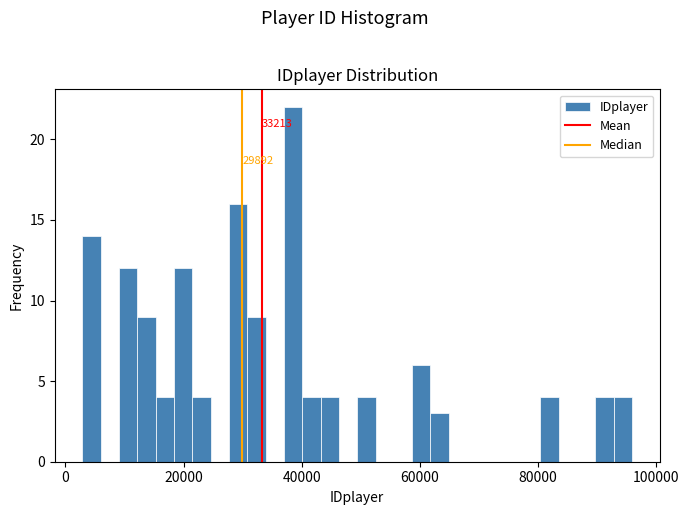

Read against the x-axis, roughly where is the centre of the tallest bar?

38000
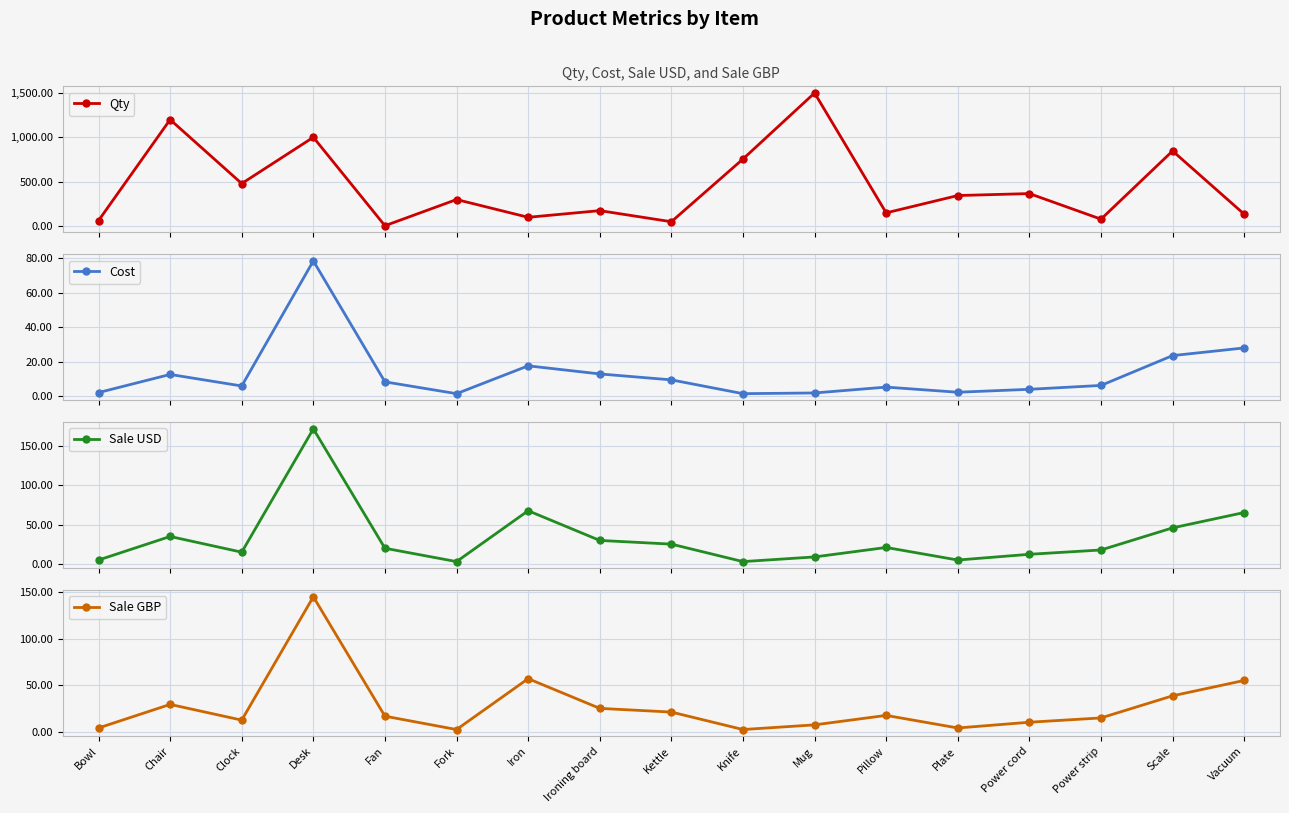

What is the value of the Cost point at the 5th from the left?

8.2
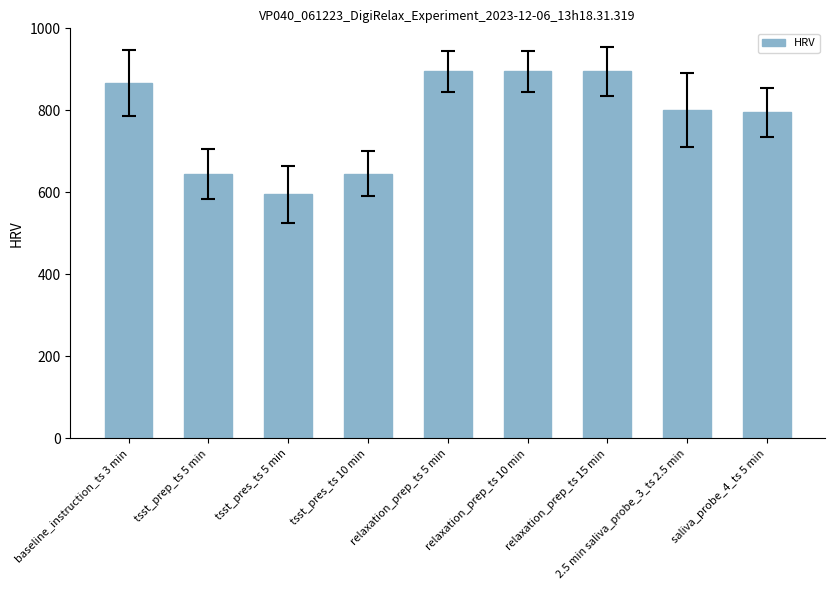

Reading left to right, list all the values displayed in this chart.

baseline_instruction_ts 3 min=867	tsst_prep_ts 5 min=645	tsst_pres_ts 5 min=595	tsst_pres_ts 10 min=645	relaxation_prep_ts 5 min=895	relaxation_prep_ts 10 min=895	relaxation_prep_ts 15 min=895	2.5 min saliva_probe_3_ts 2.5 min=800	saliva_probe_4_ts 5 min=795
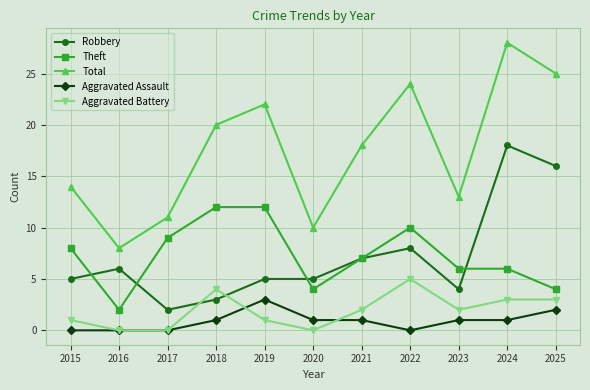

List the series in order of their peak value, highest first.

Total, Robbery, Theft, Aggravated Battery, Aggravated Assault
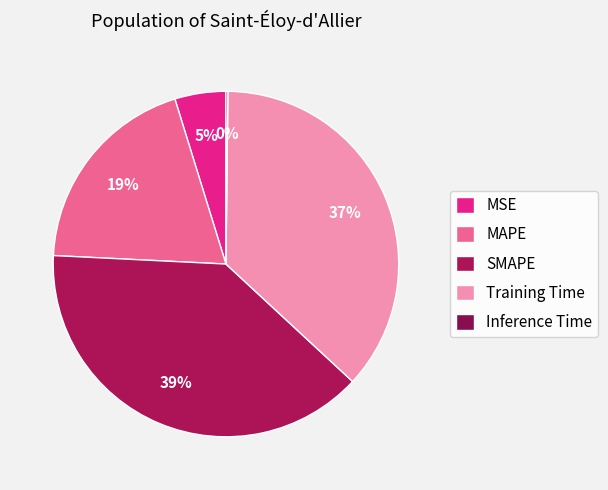

Is there any slice that represents more than half of the pie?

No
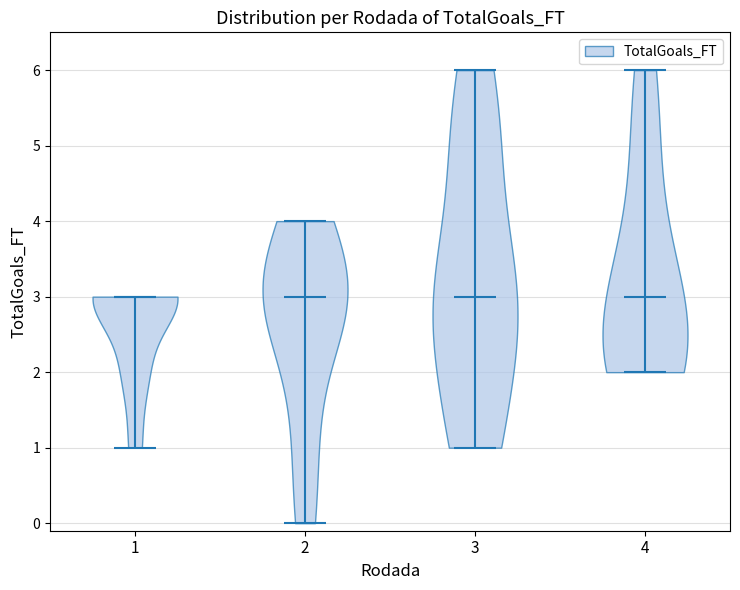

Reading left to right, read every violin against the y-axis: where its median line is, and the lowest and highest points it reaches. The values are not printed on the chart, so give them approximately, as read against the axis.

1: median line 3, lowest point 1, highest point 3
2: median line 3, lowest point 0, highest point 4
3: median line 3, lowest point 1, highest point 6
4: median line 3, lowest point 2, highest point 6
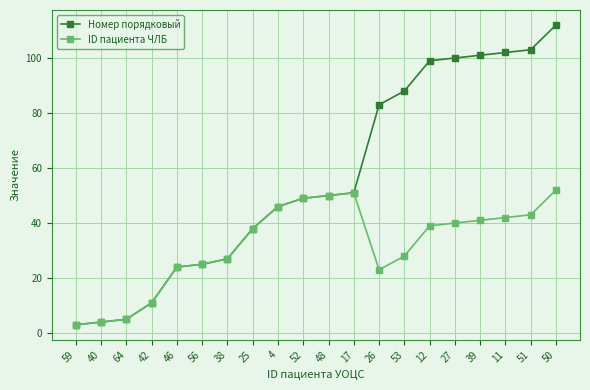

True or false: Номер порядковый has more than 2 interior local peaks.

False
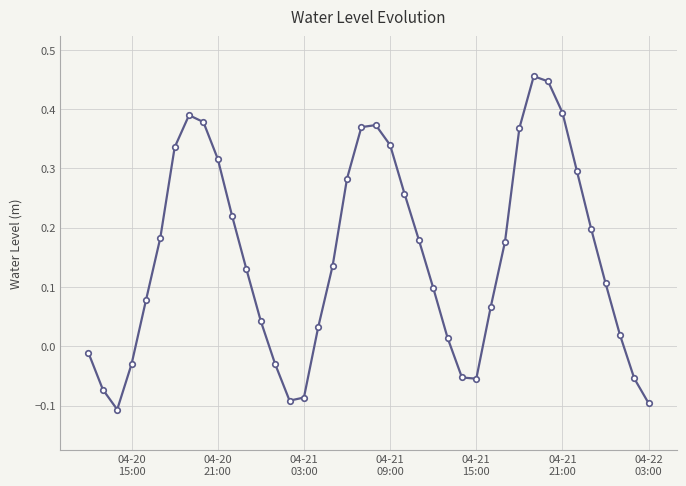

True or false: there are more than 2 points higher than both neighbors.

True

**EXERCISE DESCRIPTION**
Revise all of the entries above by replacing "Reading left to right" with "Moving from left to right" and leaving every other word unchanged. Omit the pictures from the revised version.

**OUTPUT FOR THIS TASK**
Read against the x-axis, roughly where is the centre of the tallest bar?

38000

What is the value of the Cost point at the 5th from the left?

8.2

Moving from left to right, list all the values displayed in this chart.

baseline_instruction_ts 3 min=867	tsst_prep_ts 5 min=645	tsst_pres_ts 5 min=595	tsst_pres_ts 10 min=645	relaxation_prep_ts 5 min=895	relaxation_prep_ts 10 min=895	relaxation_prep_ts 15 min=895	2.5 min saliva_probe_3_ts 2.5 min=800	saliva_probe_4_ts 5 min=795

List the series in order of their peak value, highest first.

Total, Robbery, Theft, Aggravated Battery, Aggravated Assault

Is there any slice that represents more than half of the pie?

No

Moving from left to right, read every violin against the y-axis: where its median line is, and the lowest and highest points it reaches. The values are not printed on the chart, so give them approximately, as read against the axis.

1: median line 3, lowest point 1, highest point 3
2: median line 3, lowest point 0, highest point 4
3: median line 3, lowest point 1, highest point 6
4: median line 3, lowest point 2, highest point 6

True or false: Номер порядковый has more than 2 interior local peaks.

False

True or false: there are more than 2 points higher than both neighbors.

True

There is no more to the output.